DUAL-BLADE: A Dual-Path KV Cache Offloading Framework for Edge Devices

This article introduces DUAL-BLADE, a dual-path KV cache residency framework for edge AI systems. By dynamically allocating KV tensors to either the page cache path or the NVMe direct access path, the framework bypasses file system overhead to achieve low-latency direct storage access, reducing latency by 33.1% in the prefill phase and 42.4% in the decoding phase. It aims to address the problem of limited memory resources in LLM inference on edge devices.

When deploying large language models (LLMs) to edge devices, edge devices have limited memory resources, and KV cache (Key-Value Cache) is a major memory consumer, often exceeding available memory in long-context scenarios.

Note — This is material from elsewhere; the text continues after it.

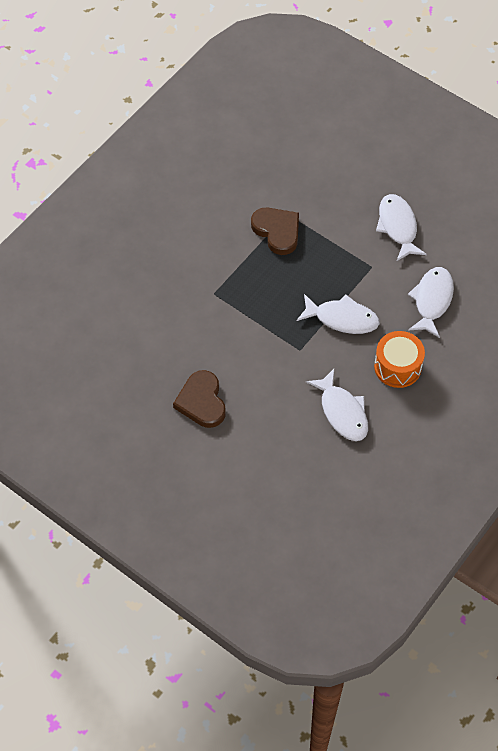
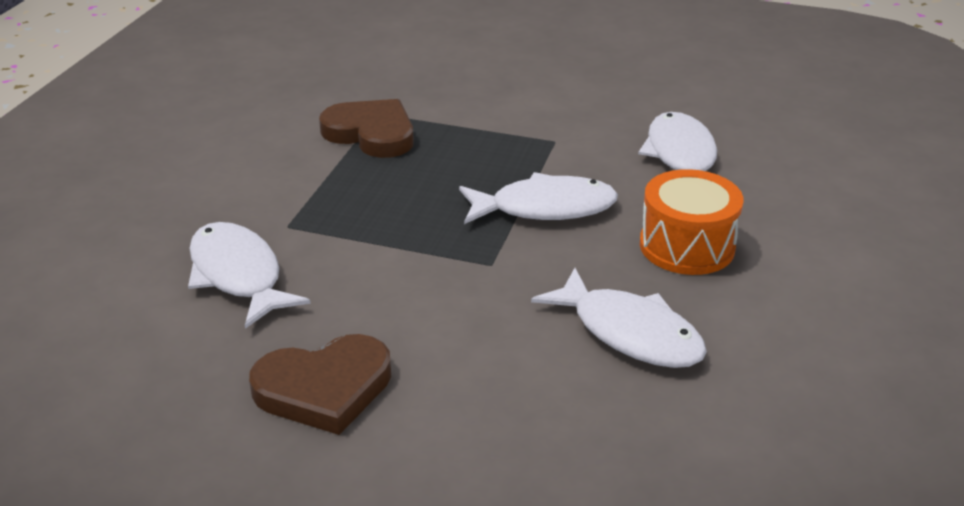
camera: 20 degrees left, 25 degrees down
(201, 401) = (324, 388): brown heart -> brown heart turned 75 degrees counterclockwise
(398, 226) = (567, 94): white fish -> white fish (238, 275)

Traditional file-based offloading designs rely on the kernel page cache, which leads to cache thrashing, unpredictable latency, and high software overhead under memory pressure—problems that are more pronounced in edge environments.

The core idea of DUAL-BLADE is to dynamically select the optimal access path based on runtime memory availability: use the page cache path when memory is sufficient (leveraging the OS's mature caching mechanism); switch to the NVMe direct access path when memory is tight (bypassing the file system, directly mapping KV tensors to contiguous LBA regions to achieve low-overhead direct storage access), thus flexibly adapting to resource conditions.

1. Direct access bypassing the file system: Eliminates overheads such as path resolution, permission checks, metadata management, and page cache replacement policies; 2. Contiguous LBA mapping: Enables sequential read optimization, reduces seek time, and simplifies address calculation; 3. Adaptive pipeline parallelism: Overlaps storage I/O with GPU DMA operations, dynamically adjusts pipeline depth to hide I/O latency and improve throughput.

Evaluations show: Latency is reduced by up to 33.1% in the prefill phase and up to 42.4% in the decoding phase; SSD utilization is increased by 2.2x; these benefits remain stable across various memory budget configurations, making it suitable for edge deployment.

1. Reduces hardware costs: Makes it possible to run LLMs on lower-configured hardware; 2. Improves user experience: Faster first token generation and smooth streaming output, benefiting latency-sensitive applications; 3. Extends device battery life: Efficient I/O reduces storage active time and lowers power consumption.

1. Storage device selection: It is recommended to use NVMe SSDs with high concurrent I/O and low latency; 2. Memory-storage trade-off: Retain more memory for latency-sensitive scenarios, and actively offload for cost-sensitive ones; 3. Integration with existing systems: Can be integrated with inference frameworks like vLLM and TensorRT-LLM, and its modular design makes it easy to introduce optimizations.

Current limitations: Mainly supports a single NVMe device; Future directions: Optimization of KV cache distribution in multi-storage device environments, combination of KV compression and offloading, and predictive prefetching based on access patterns.